Published online by Cambridge University Press: 26 May 2021
1. At the shareholders meeting in 2016, Elon Musk presented the Tesla factory as ‘the machine that makes the machine’. He referred to this machine-making machine in the context of Tesla's manufacturing plant that would not need much human involvement. The goal was to produce cars by using smart robots and with as few employees as possible in the assembly line. However, the production of these cars incurred serious delays. In 2018, Elon Musk had to admit that he had relied too much on the capabilities of robots and that ‘humans are underrated’. Another example of underestimating human input in robotised work environments is the robotic production of Adidas shoes. The company had to shut down these factories after two years because the robots could not meet the requirements of the flexible production rate. It was more difficult to retrain than to rely on human workers instead.

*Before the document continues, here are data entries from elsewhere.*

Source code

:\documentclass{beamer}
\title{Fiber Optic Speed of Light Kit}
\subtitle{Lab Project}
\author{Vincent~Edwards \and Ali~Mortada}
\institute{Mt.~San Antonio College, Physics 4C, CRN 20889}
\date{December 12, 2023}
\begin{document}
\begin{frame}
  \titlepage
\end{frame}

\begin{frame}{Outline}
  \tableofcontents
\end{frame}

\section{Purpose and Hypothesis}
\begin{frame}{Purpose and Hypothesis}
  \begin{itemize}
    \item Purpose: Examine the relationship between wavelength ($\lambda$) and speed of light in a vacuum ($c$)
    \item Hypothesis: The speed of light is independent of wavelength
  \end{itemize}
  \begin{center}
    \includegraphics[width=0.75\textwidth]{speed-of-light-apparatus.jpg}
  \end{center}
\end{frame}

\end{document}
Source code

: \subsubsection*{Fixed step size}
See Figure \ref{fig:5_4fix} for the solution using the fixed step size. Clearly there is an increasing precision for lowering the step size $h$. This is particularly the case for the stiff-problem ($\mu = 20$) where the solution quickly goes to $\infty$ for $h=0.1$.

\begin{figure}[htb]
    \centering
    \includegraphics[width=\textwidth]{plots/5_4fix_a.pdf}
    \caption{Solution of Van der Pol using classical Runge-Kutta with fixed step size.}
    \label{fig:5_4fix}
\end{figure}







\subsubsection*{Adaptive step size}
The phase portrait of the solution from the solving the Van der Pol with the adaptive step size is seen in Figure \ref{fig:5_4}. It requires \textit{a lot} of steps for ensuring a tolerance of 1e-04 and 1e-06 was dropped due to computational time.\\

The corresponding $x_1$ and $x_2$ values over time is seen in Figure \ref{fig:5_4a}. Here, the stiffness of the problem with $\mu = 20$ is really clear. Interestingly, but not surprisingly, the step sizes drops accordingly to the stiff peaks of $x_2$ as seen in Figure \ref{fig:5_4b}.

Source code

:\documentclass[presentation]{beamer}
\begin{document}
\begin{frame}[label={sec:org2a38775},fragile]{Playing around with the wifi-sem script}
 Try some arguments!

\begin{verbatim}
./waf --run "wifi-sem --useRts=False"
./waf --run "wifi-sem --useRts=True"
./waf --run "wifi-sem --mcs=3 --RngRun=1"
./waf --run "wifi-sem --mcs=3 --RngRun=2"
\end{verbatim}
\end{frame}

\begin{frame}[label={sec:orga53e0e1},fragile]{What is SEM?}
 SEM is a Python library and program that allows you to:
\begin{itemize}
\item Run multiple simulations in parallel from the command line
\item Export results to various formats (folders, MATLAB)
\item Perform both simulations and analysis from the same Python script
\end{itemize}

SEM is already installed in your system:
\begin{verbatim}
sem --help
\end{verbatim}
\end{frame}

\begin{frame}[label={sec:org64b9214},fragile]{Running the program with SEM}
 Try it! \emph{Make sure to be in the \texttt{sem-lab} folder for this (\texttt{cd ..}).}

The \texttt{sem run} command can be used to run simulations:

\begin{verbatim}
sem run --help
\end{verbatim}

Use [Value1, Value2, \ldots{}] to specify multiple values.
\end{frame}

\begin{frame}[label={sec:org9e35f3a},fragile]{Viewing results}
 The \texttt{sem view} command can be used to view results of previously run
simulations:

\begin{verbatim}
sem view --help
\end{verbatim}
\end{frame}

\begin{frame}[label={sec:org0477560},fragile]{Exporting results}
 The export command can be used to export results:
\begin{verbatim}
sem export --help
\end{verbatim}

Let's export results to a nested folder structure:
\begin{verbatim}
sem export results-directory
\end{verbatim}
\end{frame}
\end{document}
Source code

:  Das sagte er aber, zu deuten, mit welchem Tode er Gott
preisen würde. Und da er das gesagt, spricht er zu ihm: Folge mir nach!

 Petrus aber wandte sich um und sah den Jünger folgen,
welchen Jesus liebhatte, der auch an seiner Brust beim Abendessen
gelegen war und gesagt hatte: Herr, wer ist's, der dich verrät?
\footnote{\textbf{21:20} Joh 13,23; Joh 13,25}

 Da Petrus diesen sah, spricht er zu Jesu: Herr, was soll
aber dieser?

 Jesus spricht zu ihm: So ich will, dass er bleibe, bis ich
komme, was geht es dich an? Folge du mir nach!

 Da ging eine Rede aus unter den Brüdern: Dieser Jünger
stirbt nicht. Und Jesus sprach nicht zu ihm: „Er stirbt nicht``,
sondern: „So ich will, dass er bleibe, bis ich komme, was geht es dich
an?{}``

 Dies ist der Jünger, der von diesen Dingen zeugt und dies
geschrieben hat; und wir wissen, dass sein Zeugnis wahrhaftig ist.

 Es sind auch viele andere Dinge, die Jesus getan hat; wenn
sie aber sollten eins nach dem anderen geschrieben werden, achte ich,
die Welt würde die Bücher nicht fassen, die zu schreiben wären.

2. These examples express the idea of the so-called ‘Dark Factory’, which refers to manufacturing plants using intelligent machines and systems that require hardly any involvement of human operators. This would lead to a factory that can operate in the dark without any lights. However, the examples mentioned above show that human workers are still needed in these robotised work environments. This is taken as guiding principle throughout this entire chapter. When it comes to robots that replace human workers, this chapter argues that fully automated working environments cannot be created with the current technological capabilities of robots. On the contrary, robots will perform only a part of the tasks of human workers. Therefore, human workers and robots will have to work more closely together. This will have an impact on the relationship between them. As will be discussed below, this evolving humanrobot relationship will change the working conditions for workers and will affect the employment relationship.
3. This chapter does not disregard the fact that robots have been part of manufacturing plants for several decades. Nevertheless, it will be argued that the view of the robot in the workplace as a huge robot arm in the assembly line will soon become outdated or might already be outdated.